- **Required action**
Repeat every record exactly, but omit the images.

- **Input**
* * *
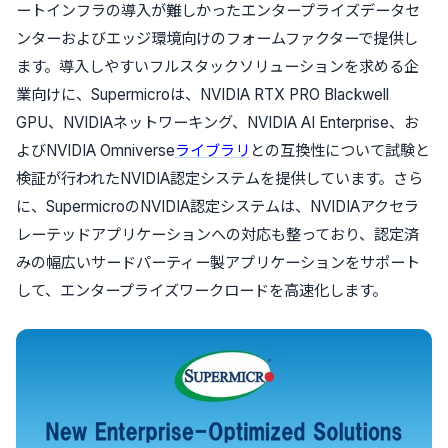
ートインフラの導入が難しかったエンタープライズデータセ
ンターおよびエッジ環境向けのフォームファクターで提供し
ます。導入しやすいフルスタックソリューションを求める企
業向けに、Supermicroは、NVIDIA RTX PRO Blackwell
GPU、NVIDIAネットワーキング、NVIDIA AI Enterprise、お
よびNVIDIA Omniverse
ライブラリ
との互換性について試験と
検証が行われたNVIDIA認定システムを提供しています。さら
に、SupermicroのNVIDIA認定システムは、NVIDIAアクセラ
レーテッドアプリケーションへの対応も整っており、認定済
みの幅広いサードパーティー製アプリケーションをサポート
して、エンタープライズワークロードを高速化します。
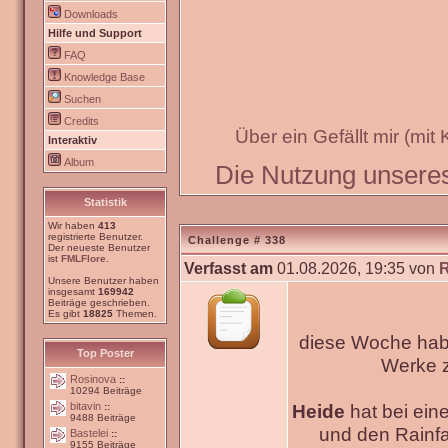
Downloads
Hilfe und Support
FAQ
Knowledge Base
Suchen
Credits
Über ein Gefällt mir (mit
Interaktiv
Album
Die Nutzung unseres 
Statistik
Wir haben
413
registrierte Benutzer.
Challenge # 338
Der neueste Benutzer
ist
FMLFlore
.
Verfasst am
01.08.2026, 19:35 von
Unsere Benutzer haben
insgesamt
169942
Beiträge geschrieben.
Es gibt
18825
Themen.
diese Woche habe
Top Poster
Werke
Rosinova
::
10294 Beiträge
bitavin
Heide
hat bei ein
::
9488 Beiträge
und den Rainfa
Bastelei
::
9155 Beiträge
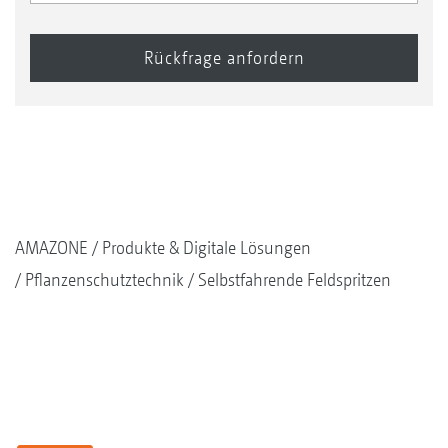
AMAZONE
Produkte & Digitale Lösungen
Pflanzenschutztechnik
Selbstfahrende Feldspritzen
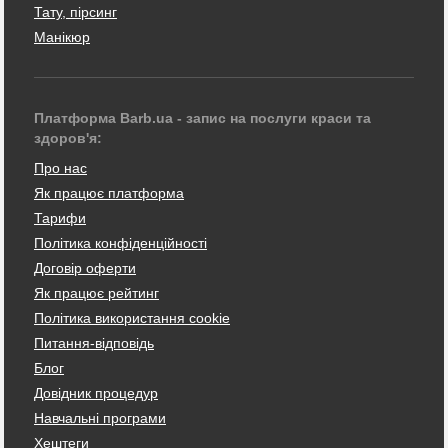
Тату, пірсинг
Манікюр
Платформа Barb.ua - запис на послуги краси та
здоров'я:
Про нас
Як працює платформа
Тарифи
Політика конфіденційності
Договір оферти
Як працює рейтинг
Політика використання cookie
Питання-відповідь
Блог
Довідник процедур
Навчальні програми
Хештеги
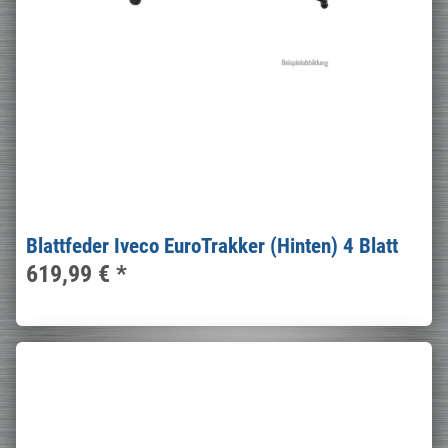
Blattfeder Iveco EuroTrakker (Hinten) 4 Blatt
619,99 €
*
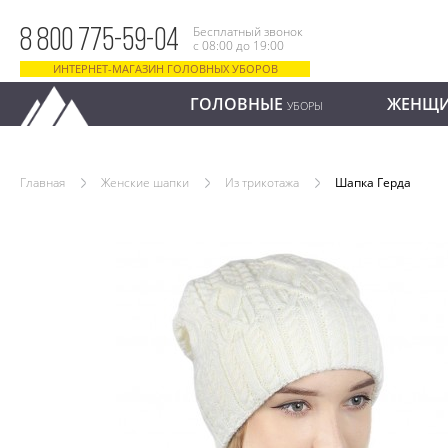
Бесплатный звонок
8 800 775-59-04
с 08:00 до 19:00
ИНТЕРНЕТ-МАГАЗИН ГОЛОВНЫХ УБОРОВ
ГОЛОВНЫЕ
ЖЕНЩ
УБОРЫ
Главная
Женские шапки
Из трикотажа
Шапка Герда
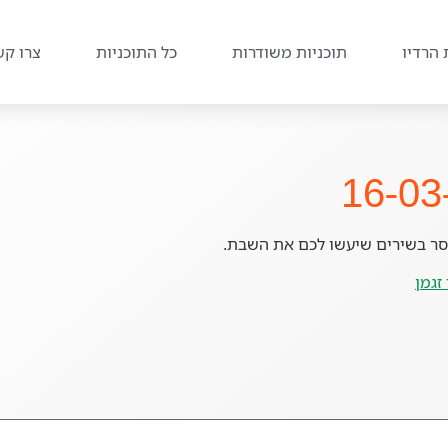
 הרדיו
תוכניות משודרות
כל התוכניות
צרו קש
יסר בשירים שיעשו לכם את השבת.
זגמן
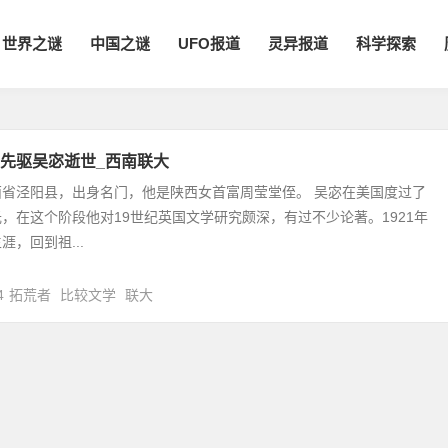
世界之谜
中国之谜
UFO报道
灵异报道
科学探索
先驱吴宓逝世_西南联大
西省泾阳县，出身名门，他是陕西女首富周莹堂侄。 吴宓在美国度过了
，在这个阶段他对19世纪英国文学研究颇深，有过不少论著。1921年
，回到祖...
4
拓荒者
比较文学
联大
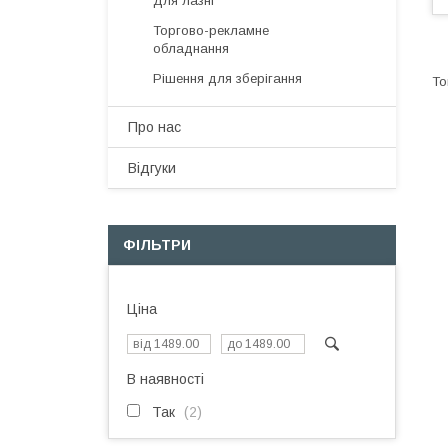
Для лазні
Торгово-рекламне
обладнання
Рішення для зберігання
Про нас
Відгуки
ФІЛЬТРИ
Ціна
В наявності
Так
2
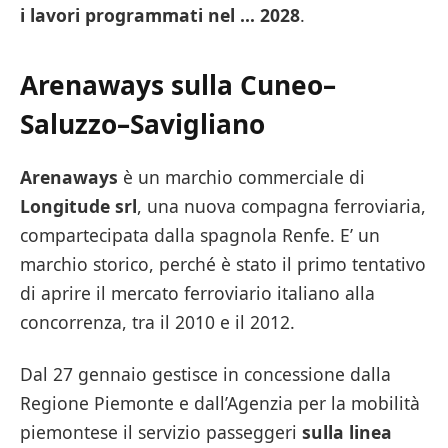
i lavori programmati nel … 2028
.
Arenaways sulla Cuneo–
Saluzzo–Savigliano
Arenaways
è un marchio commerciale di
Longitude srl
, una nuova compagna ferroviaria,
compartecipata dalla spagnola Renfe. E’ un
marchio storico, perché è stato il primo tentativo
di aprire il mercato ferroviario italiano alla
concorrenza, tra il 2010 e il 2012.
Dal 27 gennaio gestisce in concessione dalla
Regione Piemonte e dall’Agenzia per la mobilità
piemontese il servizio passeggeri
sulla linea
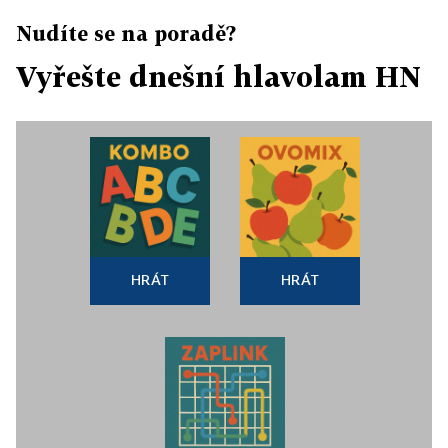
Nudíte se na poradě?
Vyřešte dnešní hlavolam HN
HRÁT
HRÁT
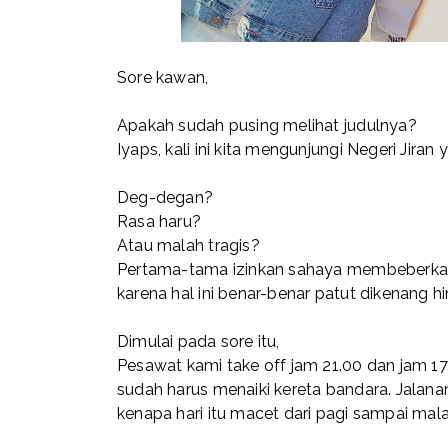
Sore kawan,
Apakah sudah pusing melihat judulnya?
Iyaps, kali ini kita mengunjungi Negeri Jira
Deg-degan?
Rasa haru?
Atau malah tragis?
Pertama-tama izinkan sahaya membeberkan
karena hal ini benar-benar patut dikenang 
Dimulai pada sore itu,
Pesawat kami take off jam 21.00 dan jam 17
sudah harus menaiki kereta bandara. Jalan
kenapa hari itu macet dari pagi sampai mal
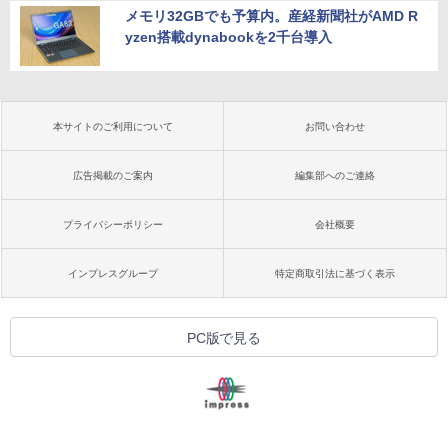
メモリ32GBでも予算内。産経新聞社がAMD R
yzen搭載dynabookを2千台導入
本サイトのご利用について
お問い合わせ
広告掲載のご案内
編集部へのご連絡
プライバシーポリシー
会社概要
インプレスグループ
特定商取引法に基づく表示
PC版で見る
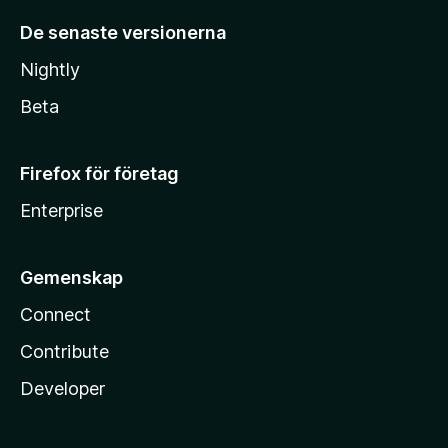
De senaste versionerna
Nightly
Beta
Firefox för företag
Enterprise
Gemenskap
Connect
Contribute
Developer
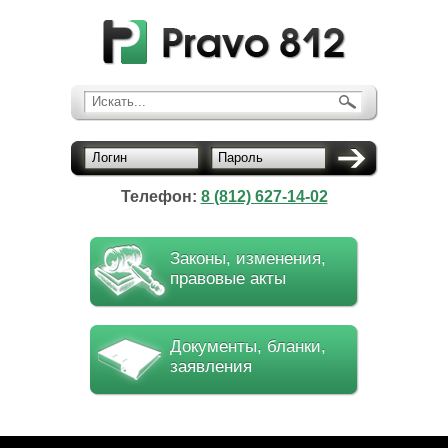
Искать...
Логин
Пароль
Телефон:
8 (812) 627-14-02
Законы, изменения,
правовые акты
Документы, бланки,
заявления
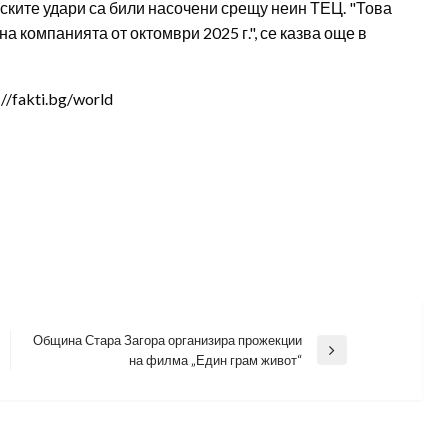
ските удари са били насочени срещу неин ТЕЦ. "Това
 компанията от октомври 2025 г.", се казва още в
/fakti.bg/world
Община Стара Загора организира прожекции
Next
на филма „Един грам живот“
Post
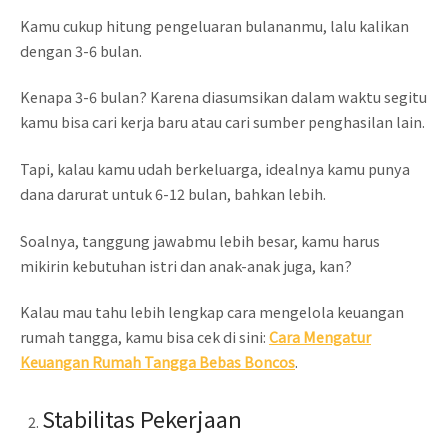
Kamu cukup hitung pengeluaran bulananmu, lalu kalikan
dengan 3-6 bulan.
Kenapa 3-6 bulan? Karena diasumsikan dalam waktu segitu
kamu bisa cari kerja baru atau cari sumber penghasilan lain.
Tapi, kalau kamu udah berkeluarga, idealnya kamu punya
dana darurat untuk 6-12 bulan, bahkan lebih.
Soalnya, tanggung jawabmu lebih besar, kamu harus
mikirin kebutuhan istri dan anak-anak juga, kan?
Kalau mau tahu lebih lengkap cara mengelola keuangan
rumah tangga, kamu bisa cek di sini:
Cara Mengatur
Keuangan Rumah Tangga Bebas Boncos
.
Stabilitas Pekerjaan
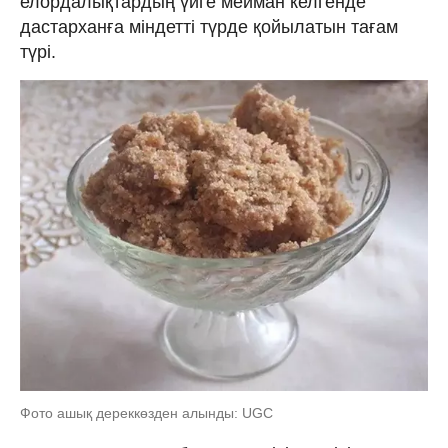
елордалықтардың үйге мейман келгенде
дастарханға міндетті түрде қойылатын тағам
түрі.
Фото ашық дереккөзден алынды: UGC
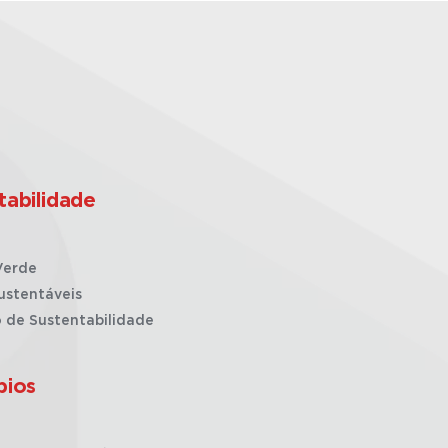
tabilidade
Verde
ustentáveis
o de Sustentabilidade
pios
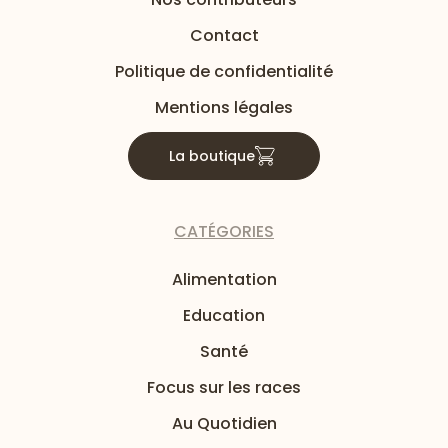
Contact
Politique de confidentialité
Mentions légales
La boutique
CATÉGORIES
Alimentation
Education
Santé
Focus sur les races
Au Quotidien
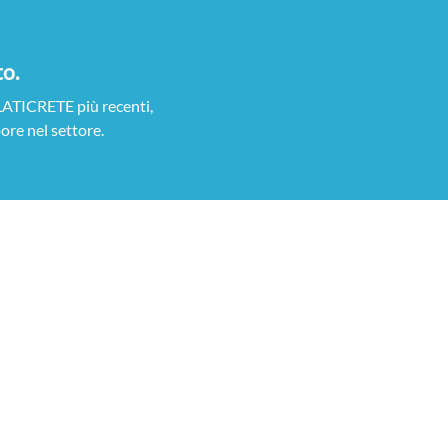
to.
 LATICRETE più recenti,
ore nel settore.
* * *
- **Reply**
ートインフラの導入が難しかったエンタープライズデータセ
ンターおよびエッジ環境向けのフォームファクターで提供し
ます。導入しやすいフルスタックソリューションを求める企
業向けに、Supermicroは、NVIDIA RTX PRO Blackwell
GPU、NVIDIAネットワーキング、NVIDIA AI Enterprise、お
よびNVIDIA Omniverse
ライブラリ
との互換性について試験と
検証が行われたNVIDIA認定システムを提供しています。さら
に、SupermicroのNVIDIA認定システムは、NVIDIAアクセラ
レーテッドアプリケーションへの対応も整っており、認定済
みの幅広いサードパーティー製アプリケーションをサポート
して、エンタープライズワークロードを高速化します。
Downloads
Hilfe und Support
FAQ
Knowledge Base
Suchen
Credits
Über ein Gefällt mir (mit
Interaktiv
Album
Die Nutzung unseres 
Statistik
Wir haben
413
registrierte Benutzer.
Challenge # 338
Der neueste Benutzer
ist
FMLFlore
.
Verfasst am
01.08.2026, 19:35 von
Unsere Benutzer haben
insgesamt
169942
Beiträge geschrieben.
Es gibt
18825
Themen.
diese Woche habe
Top Poster
Werke
Rosinova
::
10294 Beiträge
bitavin
Heide
hat bei ein
::
9488 Beiträge
und den Rainfa
Bastelei
::
9155 Beiträge
AMAZONE
Produkte & Digitale Lösungen
Pflanzenschutztechnik
Selbstfahrende Feldspritzen
Тату, пірсинг
Манікюр
Платформа Barb.ua - запис на послуги краси та
здоров'я:
Про нас
Як працює платформа
Тарифи
Політика конфіденційності
Договір оферти
Як працює рейтинг
Політика використання cookie
Питання-відповідь
Блог
Довідник процедур
Навчальні програми
Хештеги
Blattfeder Iveco EuroTrakker (Hinten) 4 Blatt
619,99 €
*
Бесплатный звонок
8 800 775-59-04
с 08:00 до 19:00
ИНТЕРНЕТ-МАГАЗИН ГОЛОВНЫХ УБОРОВ
ГОЛОВНЫЕ
ЖЕНЩ
УБОРЫ
Главная
Женские шапки
Из трикотажа
Шапка Герда
 הרדיו
תוכניות משודרות
כל התוכניות
צרו קש
יסר בשירים שיעשו לכם את השבת.
זגמן
世界之谜
中国之谜
UFO报道
灵异报道
科学探索
先驱吴宓逝世_西南联大
西省泾阳县，出身名门，他是陕西女首富周莹堂侄。 吴宓在美国度过了
，在这个阶段他对19世纪英国文学研究颇深，有过不少论著。1921年
，回到祖...
4
拓荒者
比较文学
联大
Для лазні
Торгово-рекламне
обладнання
Рішення для зберігання
Про нас
Відгуки
ФІЛЬТРИ
Ціна
В наявності
Так
2
i lavori programmati nel … 2028
.
Arenaways sulla Cuneo–
Saluzzo–Savigliano
Arenaways
è un marchio commerciale di
Longitude srl
, una nuova compagna ferroviaria,
compartecipata dalla spagnola Renfe. E’ un
marchio storico, perché è stato il primo tentativo
di aprire il mercato ferroviario italiano alla
concorrenza, tra il 2010 e il 2012.
Dal 27 gennaio gestisce in concessione dalla
Regione Piemonte e dall’Agenzia per la mobilità
piemontese il servizio passeggeri
sulla linea
Nudíte se na poradě?
Vyřešte dnešní hlavolam HN
HRÁT
HRÁT
Sore kawan,
Apakah sudah pusing melihat judulnya?
Iyaps, kali ini kita mengunjungi Negeri Jira
Deg-degan?
Rasa haru?
Atau malah tragis?
Pertama-tama izinkan sahaya membeberkan
karena hal ini benar-benar patut dikenang 
Dimulai pada sore itu,
Pesawat kami take off jam 21.00 dan jam 17
sudah harus menaiki kereta bandara. Jalan
kenapa hari itu macet dari pagi sampai mal
メモリ32GBでも予算内。産経新聞社がAMD R
yzen搭載dynabookを2千台導入
本サイトのご利用について
お問い合わせ
広告掲載のご案内
編集部へのご連絡
プライバシーポリシー
会社概要
インプレスグループ
特定商取引法に基づく表示
PC版で見る
De senaste versionerna
Nightly
Beta
Firefox för företag
Enterprise
Gemenskap
Connect
Contribute
Developer
Искать...
Логин
Пароль
Телефон:
8 (812) 627-14-02
Законы, изменения,
правовые акты
Документы, бланки,
заявления
ските удари са били насочени срещу неин ТЕЦ. "Това
 компанията от октомври 2025 г.", се казва още в
/fakti.bg/world
Община Стара Загора организира прожекции
Next
на филма „Един грам живот“
Post
Kamu cukup hitung pengeluaran bulananmu, lalu kalikan
dengan 3-6 bulan.
Kenapa 3-6 bulan? Karena diasumsikan dalam waktu segitu
kamu bisa cari kerja baru atau cari sumber penghasilan lain.
Tapi, kalau kamu udah berkeluarga, idealnya kamu punya
dana darurat untuk 6-12 bulan, bahkan lebih.
Soalnya, tanggung jawabmu lebih besar, kamu harus
mikirin kebutuhan istri dan anak-anak juga, kan?
Kalau mau tahu lebih lengkap cara mengelola keuangan
rumah tangga, kamu bisa cek di sini:
Cara Mengatur
Keuangan Rumah Tangga Bebas Boncos
.
Stabilitas Pekerjaan
елордалықтардың үйге мейман келгенде
дастарханға міндетті түрде қойылатын тағам
түрі.
Фото ашық дереккөзден алынды: UGC
tabilidade
Verde
ustentáveis
o de Sustentabilidade
pios
Contact
Politique de confidentialité
Mentions légales
La boutique
CATÉGORIES
Alimentation
Education
Santé
Focus sur les races
Au Quotidien
to.
 LATICRETE più recenti,
ore nel settore.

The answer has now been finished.